» **What you should do**
Could you copy all of the records below exactly as they appear?

Excerpts from a dataset:
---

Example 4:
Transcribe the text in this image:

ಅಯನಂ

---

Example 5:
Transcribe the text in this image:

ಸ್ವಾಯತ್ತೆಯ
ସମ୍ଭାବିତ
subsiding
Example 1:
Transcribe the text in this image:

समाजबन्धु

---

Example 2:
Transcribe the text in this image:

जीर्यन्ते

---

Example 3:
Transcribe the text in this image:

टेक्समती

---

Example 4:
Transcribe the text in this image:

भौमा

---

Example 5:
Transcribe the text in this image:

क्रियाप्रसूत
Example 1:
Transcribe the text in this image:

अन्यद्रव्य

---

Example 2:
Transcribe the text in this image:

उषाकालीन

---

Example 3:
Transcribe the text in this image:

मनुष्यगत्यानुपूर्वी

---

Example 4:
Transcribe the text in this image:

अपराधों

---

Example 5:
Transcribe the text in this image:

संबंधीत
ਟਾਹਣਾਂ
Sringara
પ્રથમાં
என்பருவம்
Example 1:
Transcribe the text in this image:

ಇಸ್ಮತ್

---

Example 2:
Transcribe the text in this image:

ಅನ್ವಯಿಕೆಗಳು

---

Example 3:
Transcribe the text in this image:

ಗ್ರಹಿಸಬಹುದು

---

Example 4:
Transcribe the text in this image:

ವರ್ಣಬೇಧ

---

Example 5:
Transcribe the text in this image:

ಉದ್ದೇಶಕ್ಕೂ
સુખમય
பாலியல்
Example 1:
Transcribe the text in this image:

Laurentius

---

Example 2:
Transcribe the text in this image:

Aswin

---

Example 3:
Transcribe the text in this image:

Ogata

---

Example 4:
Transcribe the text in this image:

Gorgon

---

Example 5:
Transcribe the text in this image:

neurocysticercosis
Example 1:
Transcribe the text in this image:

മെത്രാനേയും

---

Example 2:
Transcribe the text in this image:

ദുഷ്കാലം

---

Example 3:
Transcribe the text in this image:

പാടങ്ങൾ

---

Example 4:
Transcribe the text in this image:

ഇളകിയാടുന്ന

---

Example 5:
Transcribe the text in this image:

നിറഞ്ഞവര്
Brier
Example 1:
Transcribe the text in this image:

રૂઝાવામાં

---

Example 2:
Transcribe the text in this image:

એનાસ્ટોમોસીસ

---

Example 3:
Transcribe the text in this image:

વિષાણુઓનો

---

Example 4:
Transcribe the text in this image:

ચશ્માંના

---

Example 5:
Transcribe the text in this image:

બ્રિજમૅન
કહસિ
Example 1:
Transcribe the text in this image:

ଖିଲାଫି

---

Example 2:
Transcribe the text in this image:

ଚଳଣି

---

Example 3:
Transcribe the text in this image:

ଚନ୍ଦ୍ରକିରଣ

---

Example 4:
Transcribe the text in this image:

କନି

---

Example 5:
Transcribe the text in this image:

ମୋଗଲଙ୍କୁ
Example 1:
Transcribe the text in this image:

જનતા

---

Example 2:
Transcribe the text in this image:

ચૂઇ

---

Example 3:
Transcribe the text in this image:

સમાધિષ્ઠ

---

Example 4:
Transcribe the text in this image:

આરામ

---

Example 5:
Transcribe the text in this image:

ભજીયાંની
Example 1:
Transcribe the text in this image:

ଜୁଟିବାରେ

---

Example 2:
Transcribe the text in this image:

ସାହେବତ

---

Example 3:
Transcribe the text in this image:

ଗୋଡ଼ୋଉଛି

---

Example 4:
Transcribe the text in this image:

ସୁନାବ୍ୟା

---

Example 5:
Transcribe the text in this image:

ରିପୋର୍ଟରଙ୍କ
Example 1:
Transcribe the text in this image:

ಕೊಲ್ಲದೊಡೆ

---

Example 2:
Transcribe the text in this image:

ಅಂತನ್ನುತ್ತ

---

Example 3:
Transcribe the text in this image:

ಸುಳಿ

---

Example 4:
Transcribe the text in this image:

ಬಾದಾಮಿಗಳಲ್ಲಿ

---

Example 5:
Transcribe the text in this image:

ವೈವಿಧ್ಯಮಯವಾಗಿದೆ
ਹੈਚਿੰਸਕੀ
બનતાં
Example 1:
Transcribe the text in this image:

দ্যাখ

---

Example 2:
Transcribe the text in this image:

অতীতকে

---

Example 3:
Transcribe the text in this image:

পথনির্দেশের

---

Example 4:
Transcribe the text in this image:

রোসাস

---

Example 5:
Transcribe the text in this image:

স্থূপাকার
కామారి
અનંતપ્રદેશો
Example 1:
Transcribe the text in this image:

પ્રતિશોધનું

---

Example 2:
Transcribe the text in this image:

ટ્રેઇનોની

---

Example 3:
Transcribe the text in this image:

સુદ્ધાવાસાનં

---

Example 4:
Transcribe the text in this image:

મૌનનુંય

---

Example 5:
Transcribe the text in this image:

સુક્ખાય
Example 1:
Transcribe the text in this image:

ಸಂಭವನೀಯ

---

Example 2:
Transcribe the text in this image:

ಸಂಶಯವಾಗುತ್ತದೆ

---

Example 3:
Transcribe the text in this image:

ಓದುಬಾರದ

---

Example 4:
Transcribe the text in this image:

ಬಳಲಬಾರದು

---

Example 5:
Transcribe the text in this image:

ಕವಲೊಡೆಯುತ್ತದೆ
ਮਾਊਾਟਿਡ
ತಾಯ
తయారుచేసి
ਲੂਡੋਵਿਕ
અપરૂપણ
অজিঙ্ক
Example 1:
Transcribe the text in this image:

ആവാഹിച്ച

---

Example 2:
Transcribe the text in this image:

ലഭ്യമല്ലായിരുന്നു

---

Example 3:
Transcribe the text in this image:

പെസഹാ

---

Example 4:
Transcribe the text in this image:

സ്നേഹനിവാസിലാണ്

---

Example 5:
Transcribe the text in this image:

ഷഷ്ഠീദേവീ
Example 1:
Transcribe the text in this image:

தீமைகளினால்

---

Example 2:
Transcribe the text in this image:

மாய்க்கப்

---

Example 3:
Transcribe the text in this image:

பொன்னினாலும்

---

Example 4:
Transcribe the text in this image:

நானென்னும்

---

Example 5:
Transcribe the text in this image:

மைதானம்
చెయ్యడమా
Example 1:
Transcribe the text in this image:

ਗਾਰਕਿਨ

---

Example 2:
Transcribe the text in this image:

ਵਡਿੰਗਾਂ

» **Output**
---

Example 4:
Transcribe the text in this image:

ಅಯನಂ

---

Example 5:
Transcribe the text in this image:

ಸ್ವಾಯತ್ತೆಯ
ସମ୍ଭାବିତ
subsiding
Example 1:
Transcribe the text in this image:

समाजबन्धु

---

Example 2:
Transcribe the text in this image:

जीर्यन्ते

---

Example 3:
Transcribe the text in this image:

टेक्समती

---

Example 4:
Transcribe the text in this image:

भौमा

---

Example 5:
Transcribe the text in this image:

क्रियाप्रसूत
Example 1:
Transcribe the text in this image:

अन्यद्रव्य

---

Example 2:
Transcribe the text in this image:

उषाकालीन

---

Example 3:
Transcribe the text in this image:

मनुष्यगत्यानुपूर्वी

---

Example 4:
Transcribe the text in this image:

अपराधों

---

Example 5:
Transcribe the text in this image:

संबंधीत
ਟਾਹਣਾਂ
Sringara
પ્રથમાં
என்பருவம்
Example 1:
Transcribe the text in this image:

ಇಸ್ಮತ್

---

Example 2:
Transcribe the text in this image:

ಅನ್ವಯಿಕೆಗಳು

---

Example 3:
Transcribe the text in this image:

ಗ್ರಹಿಸಬಹುದು

---

Example 4:
Transcribe the text in this image:

ವರ್ಣಬೇಧ

---

Example 5:
Transcribe the text in this image:

ಉದ್ದೇಶಕ್ಕೂ
સુખમય
பாலியல்
Example 1:
Transcribe the text in this image:

Laurentius

---

Example 2:
Transcribe the text in this image:

Aswin

---

Example 3:
Transcribe the text in this image:

Ogata

---

Example 4:
Transcribe the text in this image:

Gorgon

---

Example 5:
Transcribe the text in this image:

neurocysticercosis
Example 1:
Transcribe the text in this image:

മെത്രാനേയും

---

Example 2:
Transcribe the text in this image:

ദുഷ്കാലം

---

Example 3:
Transcribe the text in this image:

പാടങ്ങൾ

---

Example 4:
Transcribe the text in this image:

ഇളകിയാടുന്ന

---

Example 5:
Transcribe the text in this image:

നിറഞ്ഞവര്
Brier
Example 1:
Transcribe the text in this image:

રૂઝાવામાં

---

Example 2:
Transcribe the text in this image:

એનાસ્ટોમોસીસ

---

Example 3:
Transcribe the text in this image:

વિષાણુઓનો

---

Example 4:
Transcribe the text in this image:

ચશ્માંના

---

Example 5:
Transcribe the text in this image:

બ્રિજમૅન
કહસિ
Example 1:
Transcribe the text in this image:

ଖିଲାଫି

---

Example 2:
Transcribe the text in this image:

ଚଳଣି

---

Example 3:
Transcribe the text in this image:

ଚନ୍ଦ୍ରକିରଣ

---

Example 4:
Transcribe the text in this image:

କନି

---

Example 5:
Transcribe the text in this image:

ମୋଗଲଙ୍କୁ
Example 1:
Transcribe the text in this image:

જનતા

---

Example 2:
Transcribe the text in this image:

ચૂઇ

---

Example 3:
Transcribe the text in this image:

સમાધિષ્ઠ

---

Example 4:
Transcribe the text in this image:

આરામ

---

Example 5:
Transcribe the text in this image:

ભજીયાંની
Example 1:
Transcribe the text in this image:

ଜୁଟିବାରେ

---

Example 2:
Transcribe the text in this image:

ସାହେବତ

---

Example 3:
Transcribe the text in this image:

ଗୋଡ଼ୋଉଛି

---

Example 4:
Transcribe the text in this image:

ସୁନାବ୍ୟା

---

Example 5:
Transcribe the text in this image:

ରିପୋର୍ଟରଙ୍କ
Example 1:
Transcribe the text in this image:

ಕೊಲ್ಲದೊಡೆ

---

Example 2:
Transcribe the text in this image:

ಅಂತನ್ನುತ್ತ

---

Example 3:
Transcribe the text in this image:

ಸುಳಿ

---

Example 4:
Transcribe the text in this image:

ಬಾದಾಮಿಗಳಲ್ಲಿ

---

Example 5:
Transcribe the text in this image:

ವೈವಿಧ್ಯಮಯವಾಗಿದೆ
ਹੈਚਿੰਸਕੀ
બનતાં
Example 1:
Transcribe the text in this image:

দ্যাখ

---

Example 2:
Transcribe the text in this image:

অতীতকে

---

Example 3:
Transcribe the text in this image:

পথনির্দেশের

---

Example 4:
Transcribe the text in this image:

রোসাস

---

Example 5:
Transcribe the text in this image:

স্থূপাকার
కామారి
અનંતપ્રદેશો
Example 1:
Transcribe the text in this image:

પ્રતિશોધનું

---

Example 2:
Transcribe the text in this image:

ટ્રેઇનોની

---

Example 3:
Transcribe the text in this image:

સુદ્ધાવાસાનં

---

Example 4:
Transcribe the text in this image:

મૌનનુંય

---

Example 5:
Transcribe the text in this image:

સુક્ખાય
Example 1:
Transcribe the text in this image:

ಸಂಭವನೀಯ

---

Example 2:
Transcribe the text in this image:

ಸಂಶಯವಾಗುತ್ತದೆ

---

Example 3:
Transcribe the text in this image:

ಓದುಬಾರದ

---

Example 4:
Transcribe the text in this image:

ಬಳಲಬಾರದು

---

Example 5:
Transcribe the text in this image:

ಕವಲೊಡೆಯುತ್ತದೆ
ਮਾਊਾਟਿਡ
ತಾಯ
తయారుచేసి
ਲੂਡੋਵਿਕ
અપરૂપણ
অজিঙ্ক
Example 1:
Transcribe the text in this image:

ആവാഹിച്ച

---

Example 2:
Transcribe the text in this image:

ലഭ്യമല്ലായിരുന്നു

---

Example 3:
Transcribe the text in this image:

പെസഹാ

---

Example 4:
Transcribe the text in this image:

സ്നേഹനിവാസിലാണ്

---

Example 5:
Transcribe the text in this image:

ഷഷ്ഠീദേവീ
Example 1:
Transcribe the text in this image:

தீமைகளினால்

---

Example 2:
Transcribe the text in this image:

மாய்க்கப்

---

Example 3:
Transcribe the text in this image:

பொன்னினாலும்

---

Example 4:
Transcribe the text in this image:

நானென்னும்

---

Example 5:
Transcribe the text in this image:

மைதானம்
చెయ్యడమా
Example 1:
Transcribe the text in this image:

ਗਾਰਕਿਨ

---

Example 2:
Transcribe the text in this image:

ਵਡਿੰਗਾਂ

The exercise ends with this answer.